I understood that my feelings of dissatisfaction were not due to a lack in effort. This didn’t make it easy to be content with my life. I desired a stable career and a loving relationship that would eventually lead to marriage. I was afraid to give up control of my life and wondered what it would mean for me in the future.
This shift in perspective allowed me to be more open-minded. When I stopped focusing so hard on finding my next partner, I started going on dates to learn more about other people. I was open to the possibility of a long-term relationship with them. Because I was no longer under pressure to be the best version me at all times, I found it easier to relax with my matches. My dates were more enjoyable. To allow for deeper relationships, I began to see people for several months at a stretch. Now, it’s been over a year since I was married to my current partner. In the years that I was single, it became clear to me that I was expecting a partner who would complete me. This made me search for possible incompatibilities among the people I met and made me hesitant to show my imperfections. I don’t need someone to complete me anymore. I can now want a person with all my flaws, which has led to a more loving relationship and mindset.

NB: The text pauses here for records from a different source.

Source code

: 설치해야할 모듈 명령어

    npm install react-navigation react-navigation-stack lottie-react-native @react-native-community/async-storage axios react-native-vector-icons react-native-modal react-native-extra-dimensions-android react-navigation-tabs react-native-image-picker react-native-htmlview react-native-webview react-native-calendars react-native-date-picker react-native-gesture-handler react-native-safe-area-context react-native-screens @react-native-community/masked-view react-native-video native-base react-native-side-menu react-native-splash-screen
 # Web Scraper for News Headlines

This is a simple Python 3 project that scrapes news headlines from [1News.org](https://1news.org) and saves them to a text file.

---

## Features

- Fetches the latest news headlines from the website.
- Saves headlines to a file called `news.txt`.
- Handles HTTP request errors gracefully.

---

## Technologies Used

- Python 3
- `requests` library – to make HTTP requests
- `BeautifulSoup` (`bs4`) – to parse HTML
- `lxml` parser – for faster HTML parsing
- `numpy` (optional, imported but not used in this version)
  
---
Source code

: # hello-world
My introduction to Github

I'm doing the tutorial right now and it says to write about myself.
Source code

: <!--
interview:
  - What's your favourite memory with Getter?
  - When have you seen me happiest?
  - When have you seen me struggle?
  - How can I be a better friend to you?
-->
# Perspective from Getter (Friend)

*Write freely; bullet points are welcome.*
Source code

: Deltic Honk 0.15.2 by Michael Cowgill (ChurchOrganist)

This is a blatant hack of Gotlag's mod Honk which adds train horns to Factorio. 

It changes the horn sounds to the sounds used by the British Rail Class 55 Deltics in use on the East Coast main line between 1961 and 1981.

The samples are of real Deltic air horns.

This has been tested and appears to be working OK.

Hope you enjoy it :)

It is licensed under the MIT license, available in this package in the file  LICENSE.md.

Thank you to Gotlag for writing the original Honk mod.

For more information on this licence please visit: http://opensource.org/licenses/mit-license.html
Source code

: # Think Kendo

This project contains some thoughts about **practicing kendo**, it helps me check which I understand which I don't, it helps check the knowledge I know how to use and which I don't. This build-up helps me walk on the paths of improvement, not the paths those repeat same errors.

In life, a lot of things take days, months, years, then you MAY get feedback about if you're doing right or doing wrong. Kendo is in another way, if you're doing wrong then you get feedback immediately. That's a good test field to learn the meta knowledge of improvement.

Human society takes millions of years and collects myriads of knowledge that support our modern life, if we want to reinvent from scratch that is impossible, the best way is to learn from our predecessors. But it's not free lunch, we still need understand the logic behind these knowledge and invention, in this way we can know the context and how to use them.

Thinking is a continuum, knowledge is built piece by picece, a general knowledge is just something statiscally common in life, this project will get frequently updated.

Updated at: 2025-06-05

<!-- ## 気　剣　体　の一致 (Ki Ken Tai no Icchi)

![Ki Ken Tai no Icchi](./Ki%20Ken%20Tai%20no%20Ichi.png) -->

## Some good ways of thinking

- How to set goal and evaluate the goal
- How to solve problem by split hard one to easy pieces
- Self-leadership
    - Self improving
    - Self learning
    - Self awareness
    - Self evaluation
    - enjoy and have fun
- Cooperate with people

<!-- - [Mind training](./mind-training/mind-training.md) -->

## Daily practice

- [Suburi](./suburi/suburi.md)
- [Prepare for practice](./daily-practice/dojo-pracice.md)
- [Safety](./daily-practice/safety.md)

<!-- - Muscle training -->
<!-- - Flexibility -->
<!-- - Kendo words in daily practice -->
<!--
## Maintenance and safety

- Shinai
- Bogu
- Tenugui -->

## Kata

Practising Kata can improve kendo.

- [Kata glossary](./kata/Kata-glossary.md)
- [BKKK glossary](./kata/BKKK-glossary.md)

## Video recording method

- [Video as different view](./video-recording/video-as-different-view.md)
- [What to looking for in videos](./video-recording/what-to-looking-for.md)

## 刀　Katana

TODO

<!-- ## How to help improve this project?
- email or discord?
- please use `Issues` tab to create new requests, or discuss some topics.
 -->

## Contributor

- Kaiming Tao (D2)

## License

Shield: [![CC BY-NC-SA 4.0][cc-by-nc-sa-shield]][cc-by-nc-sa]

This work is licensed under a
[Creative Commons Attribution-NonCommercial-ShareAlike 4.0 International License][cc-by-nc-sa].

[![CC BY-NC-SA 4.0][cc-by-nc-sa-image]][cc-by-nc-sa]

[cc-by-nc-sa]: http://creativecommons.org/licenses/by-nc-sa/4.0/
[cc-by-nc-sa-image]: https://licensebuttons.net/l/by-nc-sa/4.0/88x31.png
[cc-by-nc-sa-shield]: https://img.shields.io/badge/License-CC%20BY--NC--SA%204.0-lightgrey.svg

After my breakup, I was able to let go of old self-help beliefs and became more realistic about my career. I stopped applying to highly-competitive writing positions. Being honest with myself I realized that I needed a job in a stable industry. I applied for and was offered a job as a writer in academia. Although it was not as glamorous as the other jobs I had been trying to land, I found that I was gaining experience in areas I was passionate about, such website development. I tried to put self-worth before self-entitlement and stopped focusing on landing pitch. I started writing for my own benefit. My first book was written in three hours per night.
Although I continue to write self-help articles and give advice, my approach is quite different. Self-centered and toxic cliches that pervade so much self-help writing, such as the idea that happiness is a constant state and that we can control our outcomes, are a common theme. They lead us to believe we have the right to try anything, which leads to frustration and disappointment.
Here I will be writing about how to love and support yourself through all transitions. I also explore ways to make the present more joyful. It is important to let go of control and open your mind. However, I know this can be difficult. Recognizing that you aren’t 100% satisfied with certain aspects of your life does not mean that you are doing wrong.
Today I am finally being honest with myself and my advice. This makes me more human and makes me humbler. It took me 35 years for me to realize that happiness can be found in pitfalls like a divorce. Every day, I hold my new mantra close to me: I will never stop learning, no matter what stage of life.